• What you are asked to do: For every line in the records below that contains the word "lines", add one to a count, and report only that count.

──────── Records provided

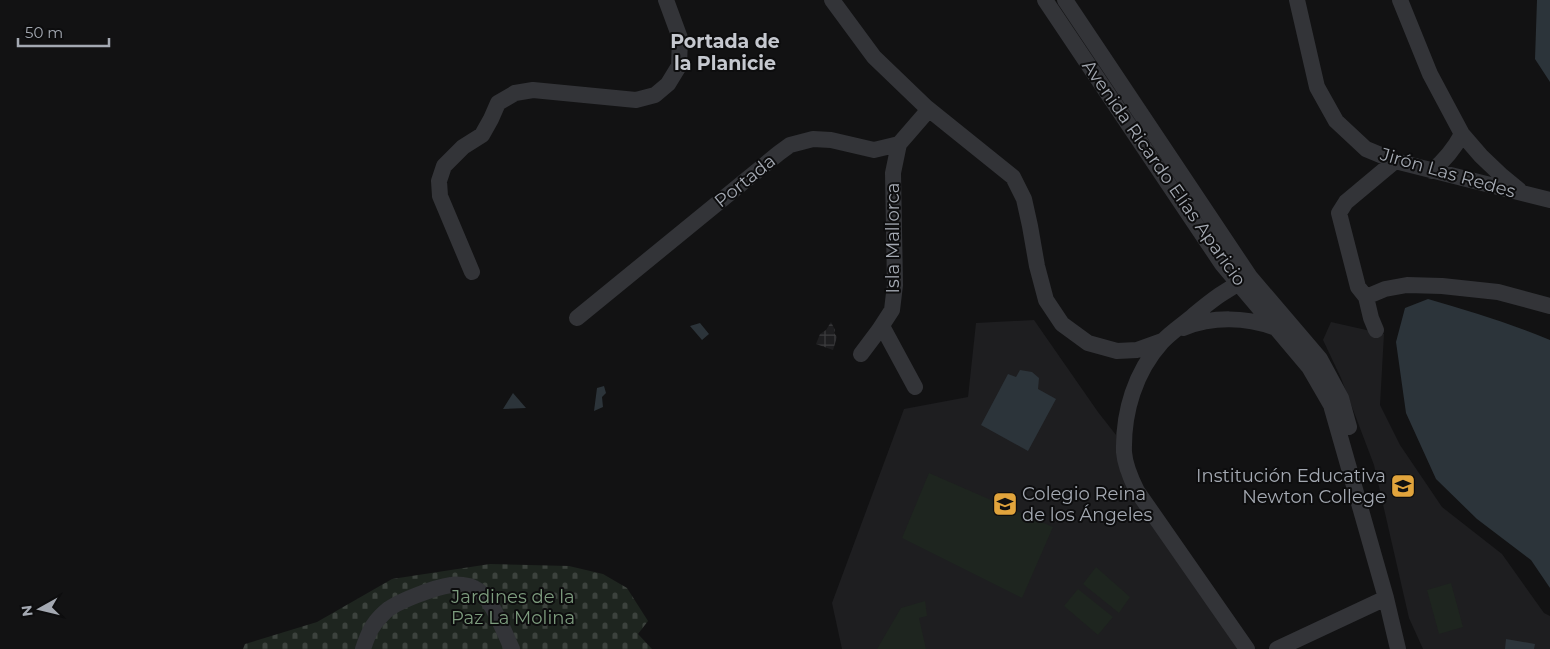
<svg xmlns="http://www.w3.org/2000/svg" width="1550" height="649" font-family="Montserrat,sans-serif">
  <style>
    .built { fill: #1e1e20 }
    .industrial { fill: url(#industrial-grid) }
    .green { fill: #1e251f }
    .cemetery { fill: url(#cemetery-stones) }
    .water { fill: #2c343a }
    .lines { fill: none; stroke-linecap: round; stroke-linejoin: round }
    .minor { stroke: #333438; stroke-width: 16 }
    .labels { text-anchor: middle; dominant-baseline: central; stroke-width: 4; stroke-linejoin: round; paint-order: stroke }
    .street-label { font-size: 18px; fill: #a4a9b2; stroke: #0d0d0e }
    .poi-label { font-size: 18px; fill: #a4a9b2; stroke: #0d0d0e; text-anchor: end }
    .park-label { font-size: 18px; fill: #7d9c7e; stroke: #0d0d0e }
    .neighbourhood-label { font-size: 19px; font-weight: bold; fill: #c5c8cf; stroke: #0d0d0e }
  </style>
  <defs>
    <pattern id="industrial-grid" width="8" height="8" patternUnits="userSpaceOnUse" patternTransform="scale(1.25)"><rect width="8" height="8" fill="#1e1e20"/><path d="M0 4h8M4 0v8" fill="none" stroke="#3c3c3e"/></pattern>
    <pattern id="cemetery-stones" width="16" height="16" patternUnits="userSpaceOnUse" patternTransform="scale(1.25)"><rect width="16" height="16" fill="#1e251f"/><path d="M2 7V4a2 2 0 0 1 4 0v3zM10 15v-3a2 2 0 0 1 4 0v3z" fill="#3c423d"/></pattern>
  </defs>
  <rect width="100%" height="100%" fill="#121213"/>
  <!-- built -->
  <path class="built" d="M1034 320 1098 412 1116 435 1121 474 1239 649H842L832 603 904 409 968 397 976 323Z
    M1331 322 1384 334 1380 405 1400 445 1442 507 1502 554 1544 613 1550 616V649H1423L1409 618 1374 465 1341 378 1323 340Z"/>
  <!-- industrial -->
  <path class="industrial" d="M831 322 835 330 834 333 837 337 833 350 816 344 820 334 826 330Z"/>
  <!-- green -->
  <path class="green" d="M929 473 1053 527 1022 598 902 538Z
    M1096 567 1130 597 1119 613 1083 584Z
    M1451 583 1463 627 1439 634 1427 590Z
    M1078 589 1113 617 1098 635 1064 606Z
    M925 601 927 616 919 618 926 649H877L901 608Z"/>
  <!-- cemetery -->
  <path class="cemetery" d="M490 564 569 566 603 574 627 588 648 621 638 634 652 649H243L245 644 317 622 392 579Z"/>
  <!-- water -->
  <path class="water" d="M1537 0H1550V82L1535 59Z
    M1428 299C1469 311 1510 323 1550 340V588L1531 560 1477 519 1436 479 1406 413 1396 342 1405 308Z
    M700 323 709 334 702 340 690 326Z
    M1020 370 1032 372 1039 378 1038 389 1056 399 1028 451 981 425 1008 374 1016 377Z
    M604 386 606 393 602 397 603 407 594 411 597 388Z
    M513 393 526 408 503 409Z
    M1506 639 1535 644 1534 649H1505Z"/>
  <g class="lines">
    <!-- minor -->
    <path class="minor" d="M832 0 874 57 926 107 1013 177 1024 199 1030 226 1037 266 1046 300 1062 324 1088 343 1117 351 1137 350 1162 341
      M1045 0 1222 264 1309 367 1331 405 1386 598 1398 649
      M1065 0 1250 277 1320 359 1341 398 1349 427
      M1297 0 1317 87 1336 121 1366 149 1395 161 1550 200
      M1400 0 1430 74 1462 134 1481 156 1502 176 1519 190
      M1432 171C1445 160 1454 149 1462 134
      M472 272 440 196 439 181 444 166 463 147 482 135 491 119 498 103 515 93 533 90 636 100 655 95 668 84 679 66 680 38 666 0
      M1366 297 1385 289 1407 285 1442 286 1498 292 1550 306
      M577 318 779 153 790 145 813 139 831 140 874 150 899 144 925 114 926 107
      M882 326 915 387
      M1183 328C1213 316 1246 317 1276 328
      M1376 330 1371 318 1366 297 1358 287 1339 213 1346 202 1395 161
      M861 354 879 330 892 310 895 285 893 173 899 144
      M363 649C368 634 372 624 384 613 394 602 436 587 451 585 456 584 469 585 474 588 491 595 504 632 512 649
      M1247 649 1137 491C1131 479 1125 466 1124 452 1123 412 1135 372 1162 342 1171 332 1184 324 1194 315 1212 300 1226 289 1248 279
      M1277 649 1386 598"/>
  </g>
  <!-- icons -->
  <defs>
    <symbol id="school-square" viewBox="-11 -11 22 22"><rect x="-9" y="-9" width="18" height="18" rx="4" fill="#e1a43c" stroke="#0d0d0e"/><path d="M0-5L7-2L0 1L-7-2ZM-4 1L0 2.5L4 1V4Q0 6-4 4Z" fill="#111"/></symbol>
  </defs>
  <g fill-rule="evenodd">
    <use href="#school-square" x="1389" y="472" width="28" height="28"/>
    <use href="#school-square" x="991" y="490" width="28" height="28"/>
  </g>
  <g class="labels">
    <!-- street labels -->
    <g class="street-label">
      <text transform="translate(1164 173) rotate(55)">Avenida Ricardo Elías Aparicio</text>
      <text transform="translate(1448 173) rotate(16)">Jirón Las Redes</text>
      <text transform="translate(745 181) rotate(-39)">Portada</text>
      <text transform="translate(893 238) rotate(-90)">Isla Mallorca</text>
    </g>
    <!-- poi labels -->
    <g class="poi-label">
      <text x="1386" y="476">Institución Educativa<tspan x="1386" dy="21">Newton College</tspan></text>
      <text x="1022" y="494" text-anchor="start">Colegio Reina<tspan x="1022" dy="21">de los Ángeles</tspan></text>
    </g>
    <!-- park labels -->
    <g class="park-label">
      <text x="513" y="597">Jardines de la<tspan x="513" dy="21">Paz La Molina</tspan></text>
    </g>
    <!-- neighbourhood labels -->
    <g class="neighbourhood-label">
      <text x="725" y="41">Portada de<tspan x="725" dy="22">la Planicie</tspan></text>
    </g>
  </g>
  <!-- north arrow -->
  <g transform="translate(40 609) rotate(262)" stroke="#0d0d0e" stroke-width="4" paint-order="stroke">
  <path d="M0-4L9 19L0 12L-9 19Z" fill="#a4a9b2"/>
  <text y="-8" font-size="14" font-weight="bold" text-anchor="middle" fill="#a4a9b2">N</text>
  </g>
  <!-- scale -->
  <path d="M18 38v8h91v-8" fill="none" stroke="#a4a9b2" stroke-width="2.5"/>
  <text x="25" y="38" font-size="15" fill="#a4a9b2" stroke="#0d0d0e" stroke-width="4" paint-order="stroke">50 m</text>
</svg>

────────────────

• Solution for this task: 2